I’m talking to Maggi Hambling in the downstairs studio of her south London home, because her beautifully light upstairs painting space is being given a new coat of white paint, the first for years. She always says that if she ever comes to sell this house the agents can market it as having ‘four reception rooms, two bathrooms and a ballroom. No bedrooms’. It’s a misleading description of the Hambling lifestyle: work is the order of the day, not partying, and the ballroom is of course the main studio. Hambling is not out on the tiles every night, but is more likely to retire to bed early in order to rise before dawn. She got into the habit when she was obsessively painting the sunrise in the 1980s; these days, her subject is primarily the North Sea, where it meets that bit of the Suffolk coastline Hambling has known all her life, around Aldeburgh and Thorpeness.

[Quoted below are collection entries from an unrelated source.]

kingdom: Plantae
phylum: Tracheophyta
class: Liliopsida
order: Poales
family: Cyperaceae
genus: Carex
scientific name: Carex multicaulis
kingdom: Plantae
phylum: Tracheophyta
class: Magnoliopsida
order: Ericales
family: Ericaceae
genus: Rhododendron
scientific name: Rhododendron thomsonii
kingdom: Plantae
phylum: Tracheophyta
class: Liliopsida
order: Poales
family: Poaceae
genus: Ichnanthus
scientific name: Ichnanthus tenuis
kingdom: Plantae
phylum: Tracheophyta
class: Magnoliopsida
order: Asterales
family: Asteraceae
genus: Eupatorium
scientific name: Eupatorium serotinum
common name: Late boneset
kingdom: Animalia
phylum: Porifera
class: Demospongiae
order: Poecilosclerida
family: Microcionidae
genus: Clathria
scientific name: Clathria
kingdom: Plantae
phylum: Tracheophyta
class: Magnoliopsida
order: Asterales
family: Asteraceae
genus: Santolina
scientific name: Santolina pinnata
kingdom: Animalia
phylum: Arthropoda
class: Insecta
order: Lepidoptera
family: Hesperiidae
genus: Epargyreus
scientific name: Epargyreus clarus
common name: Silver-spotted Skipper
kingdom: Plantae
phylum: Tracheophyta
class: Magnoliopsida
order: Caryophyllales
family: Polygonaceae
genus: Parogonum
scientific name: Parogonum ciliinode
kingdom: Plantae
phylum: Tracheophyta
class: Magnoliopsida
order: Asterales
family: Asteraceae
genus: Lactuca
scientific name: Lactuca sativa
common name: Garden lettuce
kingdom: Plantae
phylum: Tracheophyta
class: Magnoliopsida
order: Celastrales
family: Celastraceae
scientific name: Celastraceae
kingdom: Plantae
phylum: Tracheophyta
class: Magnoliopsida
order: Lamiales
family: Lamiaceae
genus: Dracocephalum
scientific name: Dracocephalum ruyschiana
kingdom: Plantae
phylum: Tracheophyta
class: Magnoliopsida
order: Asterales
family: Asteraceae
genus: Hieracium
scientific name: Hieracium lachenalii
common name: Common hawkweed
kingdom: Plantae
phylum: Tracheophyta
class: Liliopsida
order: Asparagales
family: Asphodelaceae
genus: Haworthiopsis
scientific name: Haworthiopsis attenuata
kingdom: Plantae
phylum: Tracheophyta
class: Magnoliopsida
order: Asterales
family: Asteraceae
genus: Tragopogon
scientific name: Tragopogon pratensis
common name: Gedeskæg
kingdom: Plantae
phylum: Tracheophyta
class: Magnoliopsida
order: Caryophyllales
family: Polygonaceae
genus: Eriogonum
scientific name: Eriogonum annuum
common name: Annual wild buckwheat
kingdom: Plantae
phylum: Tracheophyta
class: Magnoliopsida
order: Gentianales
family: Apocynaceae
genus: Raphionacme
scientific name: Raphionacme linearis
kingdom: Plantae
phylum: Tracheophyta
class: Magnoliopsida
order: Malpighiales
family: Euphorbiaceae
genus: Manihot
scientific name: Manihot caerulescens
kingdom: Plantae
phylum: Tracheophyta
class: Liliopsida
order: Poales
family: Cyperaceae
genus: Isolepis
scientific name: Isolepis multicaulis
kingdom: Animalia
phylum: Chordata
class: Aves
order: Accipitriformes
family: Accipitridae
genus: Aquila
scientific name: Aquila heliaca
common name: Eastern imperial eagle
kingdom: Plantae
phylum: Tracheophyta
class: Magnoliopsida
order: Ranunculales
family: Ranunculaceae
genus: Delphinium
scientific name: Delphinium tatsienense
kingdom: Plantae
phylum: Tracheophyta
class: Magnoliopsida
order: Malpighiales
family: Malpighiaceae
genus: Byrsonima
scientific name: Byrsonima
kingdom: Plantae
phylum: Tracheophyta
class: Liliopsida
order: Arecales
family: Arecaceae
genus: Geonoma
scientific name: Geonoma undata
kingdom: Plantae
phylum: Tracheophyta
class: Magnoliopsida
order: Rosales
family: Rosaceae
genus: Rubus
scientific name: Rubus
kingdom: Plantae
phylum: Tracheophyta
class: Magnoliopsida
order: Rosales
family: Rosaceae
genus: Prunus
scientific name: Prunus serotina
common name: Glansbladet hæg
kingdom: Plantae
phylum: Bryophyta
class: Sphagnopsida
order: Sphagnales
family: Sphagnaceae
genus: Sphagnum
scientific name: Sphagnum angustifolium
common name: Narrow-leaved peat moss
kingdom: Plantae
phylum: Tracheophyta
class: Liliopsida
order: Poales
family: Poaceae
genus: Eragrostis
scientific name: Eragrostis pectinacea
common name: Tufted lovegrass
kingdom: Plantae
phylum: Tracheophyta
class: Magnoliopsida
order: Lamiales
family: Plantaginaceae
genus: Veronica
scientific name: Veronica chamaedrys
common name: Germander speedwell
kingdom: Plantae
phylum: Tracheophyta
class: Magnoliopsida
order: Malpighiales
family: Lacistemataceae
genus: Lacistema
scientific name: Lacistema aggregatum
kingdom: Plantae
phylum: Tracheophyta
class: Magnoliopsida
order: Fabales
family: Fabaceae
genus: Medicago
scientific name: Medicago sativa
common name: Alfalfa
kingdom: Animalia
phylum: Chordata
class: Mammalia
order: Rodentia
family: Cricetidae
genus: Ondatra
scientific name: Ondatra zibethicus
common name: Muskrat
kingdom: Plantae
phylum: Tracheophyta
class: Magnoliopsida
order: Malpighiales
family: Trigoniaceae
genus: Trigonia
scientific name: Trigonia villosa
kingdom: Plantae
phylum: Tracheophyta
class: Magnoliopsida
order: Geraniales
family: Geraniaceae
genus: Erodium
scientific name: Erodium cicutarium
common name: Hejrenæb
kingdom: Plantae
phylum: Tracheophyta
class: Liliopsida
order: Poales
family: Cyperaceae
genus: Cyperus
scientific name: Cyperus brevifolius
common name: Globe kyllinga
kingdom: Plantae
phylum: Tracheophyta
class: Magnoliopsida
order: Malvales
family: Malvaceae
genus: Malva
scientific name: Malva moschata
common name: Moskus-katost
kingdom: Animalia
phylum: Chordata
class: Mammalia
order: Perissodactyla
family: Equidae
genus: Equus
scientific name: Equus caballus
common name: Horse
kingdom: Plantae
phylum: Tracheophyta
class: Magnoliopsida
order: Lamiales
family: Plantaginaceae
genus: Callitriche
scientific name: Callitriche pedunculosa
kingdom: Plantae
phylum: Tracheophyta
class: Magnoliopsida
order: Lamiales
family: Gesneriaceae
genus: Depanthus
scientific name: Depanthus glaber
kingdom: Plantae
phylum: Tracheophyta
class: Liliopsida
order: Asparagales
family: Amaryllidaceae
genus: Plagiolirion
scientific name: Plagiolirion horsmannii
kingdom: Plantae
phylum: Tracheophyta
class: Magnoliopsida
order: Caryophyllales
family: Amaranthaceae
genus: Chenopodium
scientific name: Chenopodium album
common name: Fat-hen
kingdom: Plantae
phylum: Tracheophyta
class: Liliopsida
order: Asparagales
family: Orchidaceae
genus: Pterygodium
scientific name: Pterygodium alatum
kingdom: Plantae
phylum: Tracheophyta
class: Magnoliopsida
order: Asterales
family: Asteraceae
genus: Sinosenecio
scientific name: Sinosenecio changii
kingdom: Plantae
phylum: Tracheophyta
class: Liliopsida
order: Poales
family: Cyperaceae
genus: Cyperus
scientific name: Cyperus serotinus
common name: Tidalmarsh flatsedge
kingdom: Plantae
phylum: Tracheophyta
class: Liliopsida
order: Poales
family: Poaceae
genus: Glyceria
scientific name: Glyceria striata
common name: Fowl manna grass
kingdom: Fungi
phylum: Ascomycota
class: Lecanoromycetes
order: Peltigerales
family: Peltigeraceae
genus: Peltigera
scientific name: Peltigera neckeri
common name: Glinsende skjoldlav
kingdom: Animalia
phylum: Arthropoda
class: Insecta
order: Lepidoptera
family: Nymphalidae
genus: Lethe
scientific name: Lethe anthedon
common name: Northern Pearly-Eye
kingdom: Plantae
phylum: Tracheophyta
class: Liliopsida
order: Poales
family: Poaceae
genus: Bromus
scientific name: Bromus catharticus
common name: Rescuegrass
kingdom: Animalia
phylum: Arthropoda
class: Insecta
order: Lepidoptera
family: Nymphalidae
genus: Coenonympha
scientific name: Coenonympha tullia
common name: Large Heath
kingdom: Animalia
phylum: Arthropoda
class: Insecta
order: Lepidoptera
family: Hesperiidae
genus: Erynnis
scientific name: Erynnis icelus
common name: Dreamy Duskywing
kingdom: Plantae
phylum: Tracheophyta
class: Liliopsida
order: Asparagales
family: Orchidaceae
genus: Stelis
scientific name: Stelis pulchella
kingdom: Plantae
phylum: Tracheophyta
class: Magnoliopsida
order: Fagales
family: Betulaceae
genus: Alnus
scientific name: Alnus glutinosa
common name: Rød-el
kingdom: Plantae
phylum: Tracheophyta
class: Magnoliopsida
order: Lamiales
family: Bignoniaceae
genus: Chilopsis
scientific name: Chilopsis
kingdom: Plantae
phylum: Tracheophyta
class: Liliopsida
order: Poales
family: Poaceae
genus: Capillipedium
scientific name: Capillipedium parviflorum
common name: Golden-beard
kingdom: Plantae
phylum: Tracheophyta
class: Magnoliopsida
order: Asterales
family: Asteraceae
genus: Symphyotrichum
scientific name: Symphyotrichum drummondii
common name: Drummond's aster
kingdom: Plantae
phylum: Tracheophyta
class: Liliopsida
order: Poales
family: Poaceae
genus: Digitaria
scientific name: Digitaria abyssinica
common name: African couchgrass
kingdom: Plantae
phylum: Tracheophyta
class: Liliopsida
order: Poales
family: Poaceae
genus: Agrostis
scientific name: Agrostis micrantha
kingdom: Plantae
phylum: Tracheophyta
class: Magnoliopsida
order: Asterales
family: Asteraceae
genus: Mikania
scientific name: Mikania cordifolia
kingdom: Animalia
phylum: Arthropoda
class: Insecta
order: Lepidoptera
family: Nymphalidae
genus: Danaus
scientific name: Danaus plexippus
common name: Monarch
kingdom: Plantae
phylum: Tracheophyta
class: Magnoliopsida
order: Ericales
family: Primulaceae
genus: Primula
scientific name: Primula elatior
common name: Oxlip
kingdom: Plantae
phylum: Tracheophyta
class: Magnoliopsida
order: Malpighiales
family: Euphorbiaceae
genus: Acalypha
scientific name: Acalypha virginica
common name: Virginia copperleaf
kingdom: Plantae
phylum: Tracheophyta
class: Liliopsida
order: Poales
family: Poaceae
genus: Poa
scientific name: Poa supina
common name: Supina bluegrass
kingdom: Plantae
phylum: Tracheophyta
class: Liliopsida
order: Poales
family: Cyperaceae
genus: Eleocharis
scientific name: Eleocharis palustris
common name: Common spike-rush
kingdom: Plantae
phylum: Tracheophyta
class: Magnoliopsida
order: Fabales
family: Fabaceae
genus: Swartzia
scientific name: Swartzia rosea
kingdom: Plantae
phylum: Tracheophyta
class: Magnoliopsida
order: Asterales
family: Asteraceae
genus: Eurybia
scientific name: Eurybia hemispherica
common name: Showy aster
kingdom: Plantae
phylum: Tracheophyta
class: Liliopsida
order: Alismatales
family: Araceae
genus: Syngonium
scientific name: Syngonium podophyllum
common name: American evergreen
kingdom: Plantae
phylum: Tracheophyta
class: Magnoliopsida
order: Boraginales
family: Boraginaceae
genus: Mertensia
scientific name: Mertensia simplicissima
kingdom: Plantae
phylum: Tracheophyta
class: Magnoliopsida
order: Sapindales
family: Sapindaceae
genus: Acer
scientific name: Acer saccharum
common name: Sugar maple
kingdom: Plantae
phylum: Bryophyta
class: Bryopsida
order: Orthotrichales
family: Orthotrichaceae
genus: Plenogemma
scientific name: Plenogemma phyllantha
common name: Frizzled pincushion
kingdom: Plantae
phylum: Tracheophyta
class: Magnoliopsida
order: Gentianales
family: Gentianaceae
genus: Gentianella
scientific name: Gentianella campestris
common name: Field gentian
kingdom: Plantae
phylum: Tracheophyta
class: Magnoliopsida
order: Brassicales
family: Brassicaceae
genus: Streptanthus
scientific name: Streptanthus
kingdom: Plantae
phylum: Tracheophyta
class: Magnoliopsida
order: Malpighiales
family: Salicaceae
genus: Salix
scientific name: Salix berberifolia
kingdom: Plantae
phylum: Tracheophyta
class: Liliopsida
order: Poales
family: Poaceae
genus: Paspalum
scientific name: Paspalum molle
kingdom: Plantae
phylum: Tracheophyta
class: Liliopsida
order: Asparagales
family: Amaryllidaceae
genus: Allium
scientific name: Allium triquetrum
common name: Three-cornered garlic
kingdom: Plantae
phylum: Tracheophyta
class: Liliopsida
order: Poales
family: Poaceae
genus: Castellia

She owns a cottage near Saxmundham set in a large expanse of water meadow. Whenever she’s there, she gets up early to draw the sea, before anyone else is about. ‘When I began the sea pictures in November 2003, I would just look at what was there in front of me. Empty myself and try to take the subject in, and then go back and work from memory. But for the last couple of years I’ve taken a sketchbook with me, to get myself tuned in, like a pianist doing the scales.’
We are talking about drawing because this is the theme of a small but well-chosen touring exhibition of her work, called No Straight Lines, which has just opened at the Fitzwilliam Museum in Cambridge. (It’s there until 29 April, then moves on to the Victoria Art Gallery, Bath, 9 May–10 June, before travelling to Abbot Hall in Kendal, 6 November–21 December.